More History from a Historian

Otis Rice told us on the first page of his Preface that newspapers “were so biased or so grossly inaccurate that they must be used with considerable discrimination.” Then he proceeded to cite newspaper reporters over one hundred fifty times in one hundred twenty-six pages of text in “The Hatfields & The McCoys.” The book is now considered one of the “standard and most reputable” sources on the history of the feud.

The majority of the citations in the footnotes to every one of Rice’s fourteen chapters are to newspaper writers. In three of his chapters, 6, 10 and 11, every one of the notes refers to a newspaper man.

In his coverage of the “quiet years,” 1883-86, in Chapter 4, Rice gives detailed accounts of both the “ambush of the innocents,” and the “tale of the cow’s tail.” In each case Rice’s book reads like either the testimony of an eyewitness, or a novel.

Rice writes: “Through mountain gossip and their own intelligence, the Hatfields learned that Randolph McCoy was planning a trip to Pikeville, evidently to consult with Cline.”  Of course this presumes that Devil Anse was so concerned with Ran’l’s activities in 1884, when absolutely nothing had happened between the pair during the two years since Anse balanced the scales by executing his brother’s killers, that he was conducting some kind of elaborate intelligence operation to learn about Ran’l’s comings and goings.

It also presumes that Anse was too obtuse to know that the woods came down so close to Ran’l’s homestead that any Hatfield over the age of ten could have assumed a position in the edge of the woods and dispatched the old man at his leisure. The feud story demands an elaborate ambush.

Since we know that Rice looked at the Pike Circuit Court records—he mentions them several times—we know that Rice knew that Devil Anse didn’t have to exert any special effort to know when Ran’l would be going to Pikeville.  The records show that when the Circuit Court was in session Ran’l McCoy was usually on the docket in either a civil or criminal matter, so, all Anse had to do was find out when the next session of Circuit began, and he would almost surely be able to ambush Ran’l on his way to Pikeville.

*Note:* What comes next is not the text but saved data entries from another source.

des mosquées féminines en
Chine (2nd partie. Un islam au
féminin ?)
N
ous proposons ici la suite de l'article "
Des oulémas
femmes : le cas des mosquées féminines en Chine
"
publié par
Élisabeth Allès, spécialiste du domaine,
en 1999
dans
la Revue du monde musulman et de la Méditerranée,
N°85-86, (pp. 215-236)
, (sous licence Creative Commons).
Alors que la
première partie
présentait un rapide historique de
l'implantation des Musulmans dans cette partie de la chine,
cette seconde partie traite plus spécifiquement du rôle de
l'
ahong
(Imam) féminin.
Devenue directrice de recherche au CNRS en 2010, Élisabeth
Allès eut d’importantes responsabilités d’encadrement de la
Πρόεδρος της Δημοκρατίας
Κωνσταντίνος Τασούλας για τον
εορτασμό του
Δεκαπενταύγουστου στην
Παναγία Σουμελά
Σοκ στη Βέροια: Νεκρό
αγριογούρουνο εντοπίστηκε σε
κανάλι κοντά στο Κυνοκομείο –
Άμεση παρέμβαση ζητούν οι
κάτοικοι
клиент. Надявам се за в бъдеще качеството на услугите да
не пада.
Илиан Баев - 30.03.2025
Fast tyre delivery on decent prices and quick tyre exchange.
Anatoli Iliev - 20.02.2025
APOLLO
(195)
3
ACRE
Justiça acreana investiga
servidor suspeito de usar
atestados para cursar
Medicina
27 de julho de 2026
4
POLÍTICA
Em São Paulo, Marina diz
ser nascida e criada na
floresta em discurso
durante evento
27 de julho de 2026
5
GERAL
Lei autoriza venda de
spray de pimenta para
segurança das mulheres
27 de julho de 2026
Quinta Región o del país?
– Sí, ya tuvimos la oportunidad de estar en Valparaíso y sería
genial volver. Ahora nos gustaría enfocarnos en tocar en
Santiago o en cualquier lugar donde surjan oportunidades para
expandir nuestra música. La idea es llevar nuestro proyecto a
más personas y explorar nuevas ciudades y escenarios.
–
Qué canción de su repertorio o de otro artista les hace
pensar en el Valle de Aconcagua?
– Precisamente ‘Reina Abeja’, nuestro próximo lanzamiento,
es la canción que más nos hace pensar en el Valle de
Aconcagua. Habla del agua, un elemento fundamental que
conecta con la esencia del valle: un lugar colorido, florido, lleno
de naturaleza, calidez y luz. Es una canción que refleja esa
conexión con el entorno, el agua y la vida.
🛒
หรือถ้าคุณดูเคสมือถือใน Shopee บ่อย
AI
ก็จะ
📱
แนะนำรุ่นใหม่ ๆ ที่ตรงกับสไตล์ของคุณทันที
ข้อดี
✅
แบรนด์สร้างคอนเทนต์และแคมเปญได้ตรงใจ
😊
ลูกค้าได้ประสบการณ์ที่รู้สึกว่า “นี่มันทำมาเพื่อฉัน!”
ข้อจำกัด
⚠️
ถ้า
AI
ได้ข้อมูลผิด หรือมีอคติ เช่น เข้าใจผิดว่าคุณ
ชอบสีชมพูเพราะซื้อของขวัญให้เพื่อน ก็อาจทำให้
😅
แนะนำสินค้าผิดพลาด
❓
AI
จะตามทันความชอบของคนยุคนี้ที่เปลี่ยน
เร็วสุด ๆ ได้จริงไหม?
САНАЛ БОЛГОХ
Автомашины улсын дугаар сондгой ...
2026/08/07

Rice’s description of the beating of the Daniels women with the cow’s tail is equally detailed. It reads exactly like it would if Rice had been physically present when the event occurred.  Of course he adds a few details to tie it more directly to the feud, such as saying that when Cap beat the two women, he was “acting for the family.”

For both of these detailed accounts of events which are integral parts of his supersized “Hatfield and McCoy feud,” Rice gives ONLY newspapers as sources. For the ambush of the innocents, he cites an article from the Louisville Courier Journal, which appeared six years after the purported event, and one from the Pittsburgh Times, which appeared four years afterwards.

In support of his yarn about Cap Hatfield and Tom Wallace spraying the surface of Tug River in a vain attempt to hit Jeff McCoy from a distance of a few yards with Winchester rifles, he cites articles from the same two papers, written two years after the supposed event.

His primary source for the tale of the cow’s tail is the newspaper reporter, Virgil Jones.

Whether academia will admit it or not—and they haven’t yet admitted it—Otis Rice did not write a history of the Hatfield and McCoy feud.  He aggregated the writings of newspaper reporters, which he said were “grossly inaccurate,” and seasoned them with a light dusting of actual historical records, and produced a book he hoped would sell to a gullible public. Of course he succeeded;  not only do folks like the West Virginia Encyclopedia use Rice as a major source for “history,” but the book remains one of the best-selling books on the subject of the feud, more than thirty years after its appearance.